Highlights:
- GitLab selected Google Cloud for this partnership due to its potent enterprise AI technology’s foundation and capacity to safeguard users’ security and privacy while AI data is being trained.
- Given that generative AI can understand both code and natural language, the GitLab product suite can act as a translator between humans and software while conducting the necessary research to describe the underlying flaws clearly.
GitLab Inc., a DevSecOps company, recently announced the expansion of its collaboration with Google Cloud to provide new generative AI-powered features for developers directly within its platform while upholding security and privacy standards.
The technology behind Google Bard and OpenAI LP’s ChatGPT chatbot is generative AI. It can produce reports, summarize lengthy documents, conduct research, produce insights, write software code, and even have human-like conversations from large training data sets.
GitLab selected Google Cloud for this partnership due to its potent enterprise AI technology’s foundation and capacity to safeguard users’ security and privacy while AI data is being trained. Keeping its users’ source code and intellectual property in its cloud and adhering to a privacy-first approach to software development will enable GitLab to uphold its commitment to its users while still utilizing the AI capabilities of Google Cloud.
GitLab will have access to the Vertex AI platform for managed machine learning on Google Cloud, which according to Google, can train AI models with 80% fewer lines of code than competing platforms. It offers the same toolkit that Google internally uses and offers GitLab strong training capabilities to build its features.
Chief Product Officer David DeSanto at GitLab said, “GitLab’s vision for generative AI is grounded in privacy, security, and transparency. Our partnership with Google Cloud enables GitLab to offer private and secure AI-powered features, while maintaining customer data in our cloud infrastructure.”
“Explain this Vulnerability,” a feature that enables developers to comprehend vulnerabilities in their code by describing the issue in natural language, will be the first new feature to join the GitLab product suite using Google Cloud’s generative AI models. When the problem is discovered, it will give them access to a wide range of remediation options, research, and recommendations, allowing them to decide how to address the problem quickly.
Given that generative AI can understand both code and natural language, the GitLab product suite can act as a translator between humans and software while conducting the necessary research to describe the underlying flaws clearly. It is thus a suitable security assistant for operations teams, security experts, and development teams.

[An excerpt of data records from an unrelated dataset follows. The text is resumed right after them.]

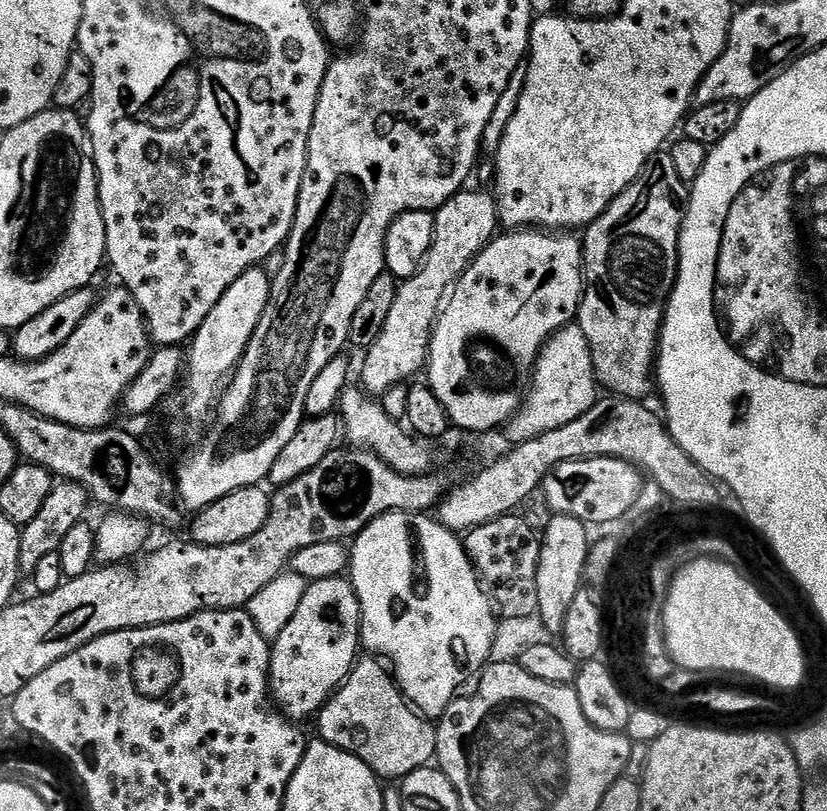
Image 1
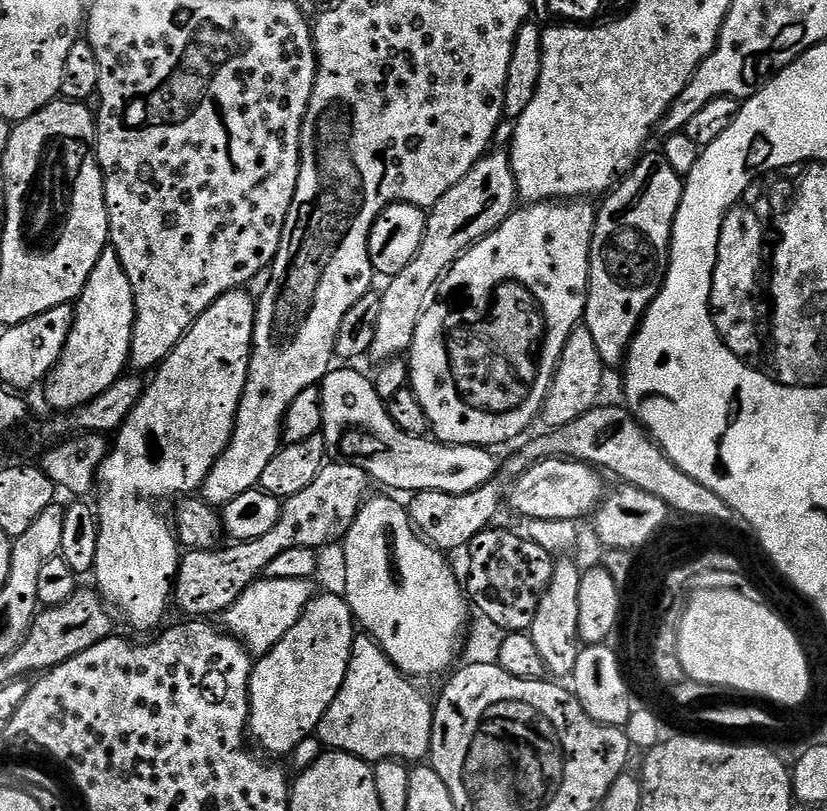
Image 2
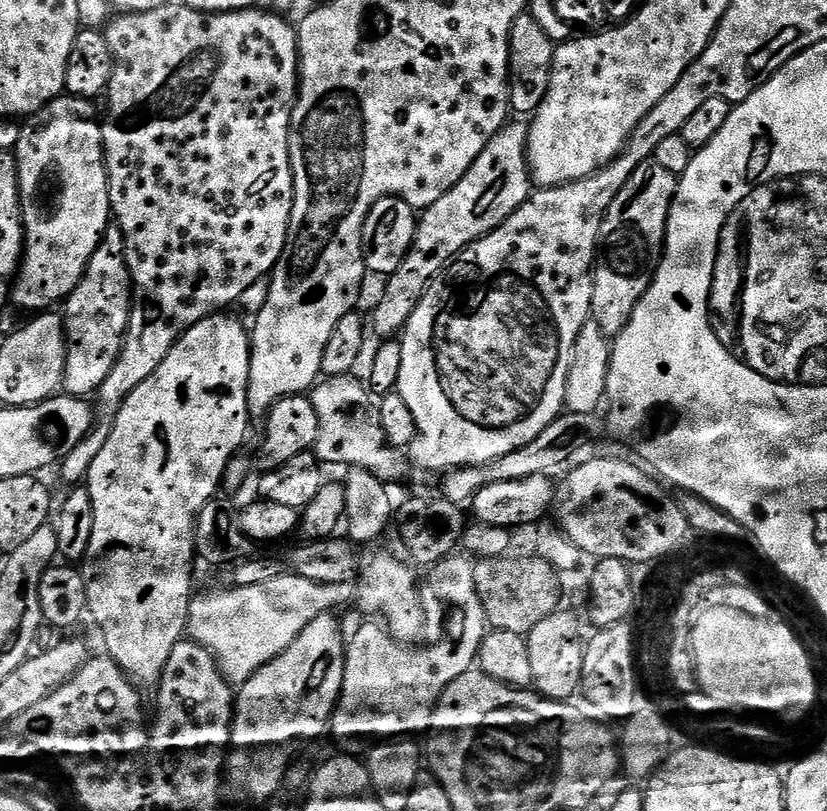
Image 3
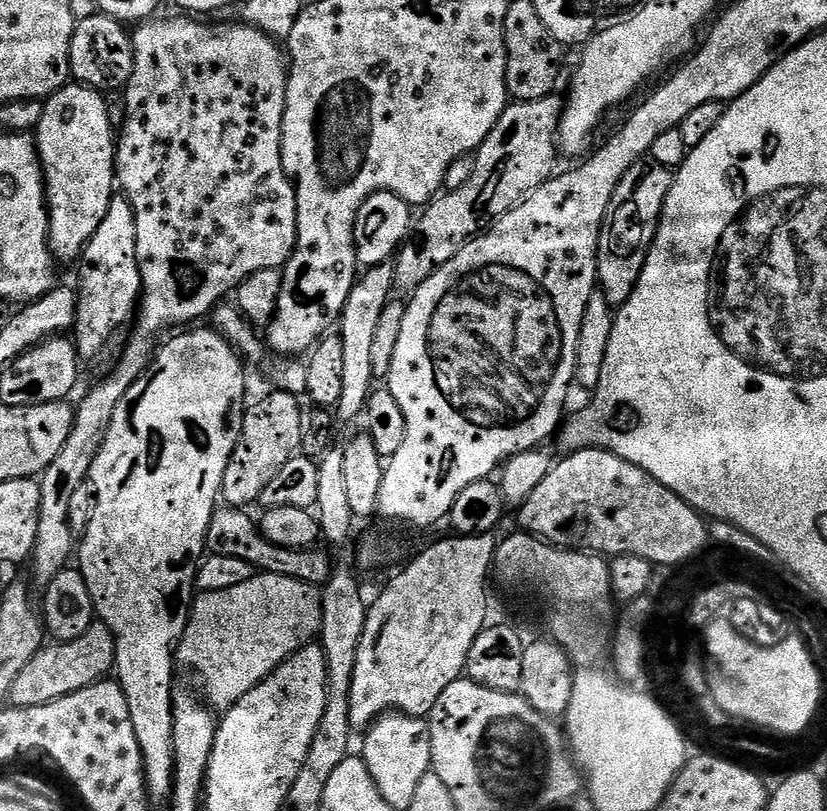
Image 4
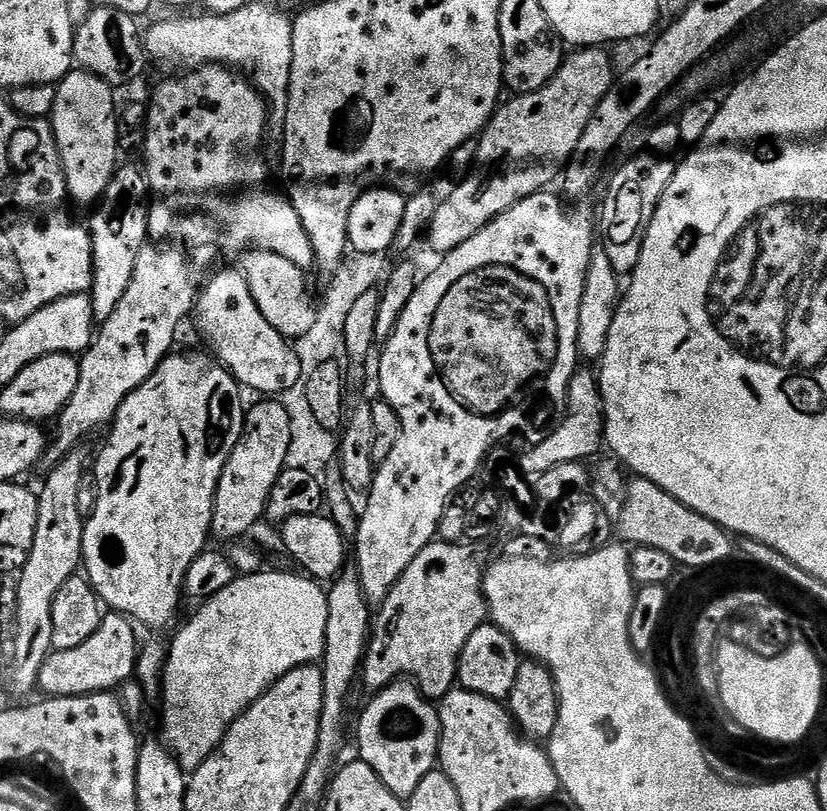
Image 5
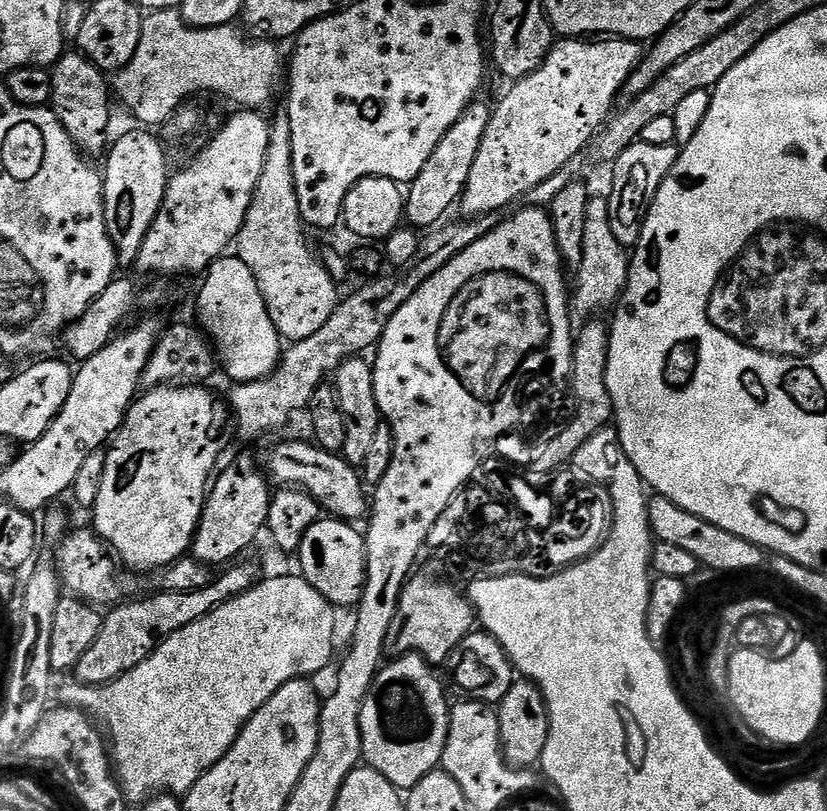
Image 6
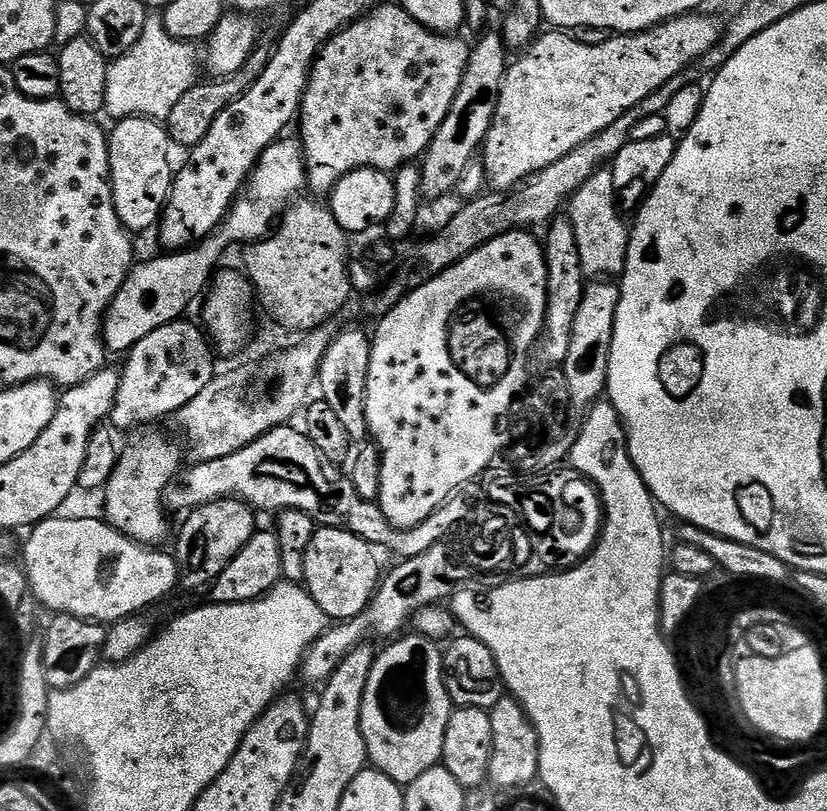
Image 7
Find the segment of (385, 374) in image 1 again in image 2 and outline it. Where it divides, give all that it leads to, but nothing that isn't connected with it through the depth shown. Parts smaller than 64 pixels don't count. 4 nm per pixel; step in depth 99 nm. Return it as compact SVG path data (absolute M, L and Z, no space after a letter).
M489 151L455 184L427 213L428 225L424 227L422 246L414 254L414 262L402 270L402 274L391 277L380 292L382 310L378 314L378 330L374 330L374 342L368 356L376 362L403 357L412 347L412 339L418 330L418 322L424 311L437 298L442 277L454 261L467 248L499 228L500 223L517 207L516 179L512 173L509 153Z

This makes it a cross-disciplinary tool that can find and fix issues and assist clients in accelerating delivery times.
According to GitLab, customers’ DevSecOps lifecycle workflows can benefit greatly from using AI-assisted tools by reducing the tediousness of discovery and research. These tools give developers and security experts more time to focus on their work while the AI handles tedious tasks.

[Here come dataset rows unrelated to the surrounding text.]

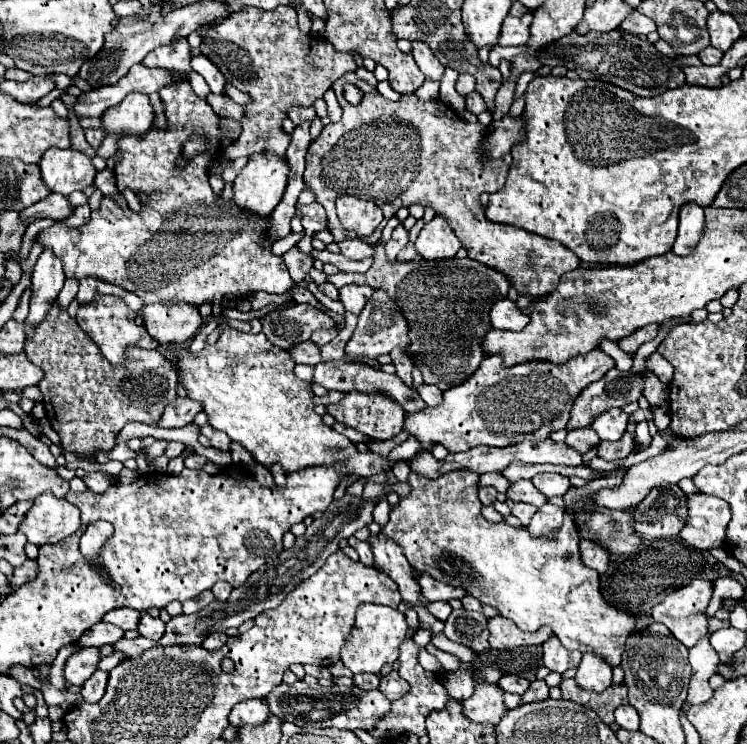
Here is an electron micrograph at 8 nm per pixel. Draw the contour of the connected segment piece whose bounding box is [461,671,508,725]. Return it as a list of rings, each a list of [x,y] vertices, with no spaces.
[[[472,671],[472,677],[474,677],[474,695],[470,699],[461,702],[466,717],[470,717],[470,721],[474,721],[474,723],[492,723],[492,725],[498,725],[498,721],[508,711],[508,707],[504,705],[504,693],[502,693],[502,689],[498,689],[496,683],[488,683],[488,681],[478,679],[474,675],[474,671]]]

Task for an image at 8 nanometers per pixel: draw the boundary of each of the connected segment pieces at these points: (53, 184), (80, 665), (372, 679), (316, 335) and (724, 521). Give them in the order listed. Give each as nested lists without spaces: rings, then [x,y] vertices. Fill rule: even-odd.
[[[48,149],[40,163],[42,181],[52,193],[70,195],[72,191],[84,191],[94,183],[96,169],[92,167],[90,157],[74,149]]]
[[[96,647],[78,649],[74,655],[68,657],[64,665],[64,679],[70,681],[72,685],[82,685],[94,673],[98,661],[100,661],[100,655]]]
[[[354,675],[354,685],[360,689],[376,689],[380,685],[376,675]]]
[[[334,327],[334,329],[320,329],[320,331],[314,331],[312,333],[312,341],[318,345],[318,347],[324,347],[326,343],[330,343],[334,337],[338,335],[338,329]]]
[[[696,493],[688,501],[688,519],[680,537],[696,549],[714,549],[726,543],[726,525],[730,523],[730,505],[718,497]]]

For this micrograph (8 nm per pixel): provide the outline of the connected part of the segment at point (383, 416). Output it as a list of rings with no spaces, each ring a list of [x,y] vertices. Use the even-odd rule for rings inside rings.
[[[352,391],[338,405],[330,407],[336,421],[354,427],[372,439],[392,439],[402,431],[404,411],[394,401],[378,401],[378,395],[362,395]]]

According to GitLab’s 2023 DevSecOps Report: Security Without Sacrifices, 62% of developers use AI and machine learning to check code, up from 51% in 2022.

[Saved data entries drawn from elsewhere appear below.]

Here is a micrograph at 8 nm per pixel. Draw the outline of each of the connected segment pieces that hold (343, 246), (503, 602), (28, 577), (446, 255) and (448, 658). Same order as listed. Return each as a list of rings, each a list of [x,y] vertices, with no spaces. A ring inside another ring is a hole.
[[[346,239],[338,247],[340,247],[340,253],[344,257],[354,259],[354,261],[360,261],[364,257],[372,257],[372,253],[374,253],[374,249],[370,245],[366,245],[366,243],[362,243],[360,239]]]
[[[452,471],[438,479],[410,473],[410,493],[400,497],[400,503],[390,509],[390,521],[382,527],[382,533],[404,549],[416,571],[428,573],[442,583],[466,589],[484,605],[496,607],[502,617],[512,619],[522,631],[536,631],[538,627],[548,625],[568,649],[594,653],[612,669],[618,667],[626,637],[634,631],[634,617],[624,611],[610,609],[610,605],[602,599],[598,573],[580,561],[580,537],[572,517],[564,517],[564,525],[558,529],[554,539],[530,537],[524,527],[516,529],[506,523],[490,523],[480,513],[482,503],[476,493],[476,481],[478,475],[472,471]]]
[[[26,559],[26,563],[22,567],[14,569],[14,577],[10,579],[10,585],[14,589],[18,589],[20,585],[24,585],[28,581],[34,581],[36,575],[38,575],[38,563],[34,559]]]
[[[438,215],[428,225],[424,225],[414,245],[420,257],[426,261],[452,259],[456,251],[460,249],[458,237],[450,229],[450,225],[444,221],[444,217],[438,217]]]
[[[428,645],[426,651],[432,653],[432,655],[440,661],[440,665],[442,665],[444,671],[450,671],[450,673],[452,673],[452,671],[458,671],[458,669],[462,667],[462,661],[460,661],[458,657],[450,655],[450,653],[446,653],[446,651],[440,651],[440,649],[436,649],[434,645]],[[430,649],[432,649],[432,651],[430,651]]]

Vice President of cloud AI and industry solutions at Google Cloud, June Yang, stated, “Organizations today are required to deliver software faster than ever before to remain competitive while requiring a stronger security posture.” More developers and security teams are turning to AI and machine learning tools to make their jobs easier, turn the tide against security issues, and stay on task.
“Explain this Vulnerability” will be joining several GitLab features that already use artificial intelligence and machine learning, such as Code Suggestions, which offers suggested code during the development process, and Suggested Reviewers, which suggests potential reviewers before code is reviewed. GitLab is also testing much more sophisticated features like Explain this Code, Summarize Issue Comments, and Summarize Merge Request Changes, all geared toward making developers’ daily tasks less tedious.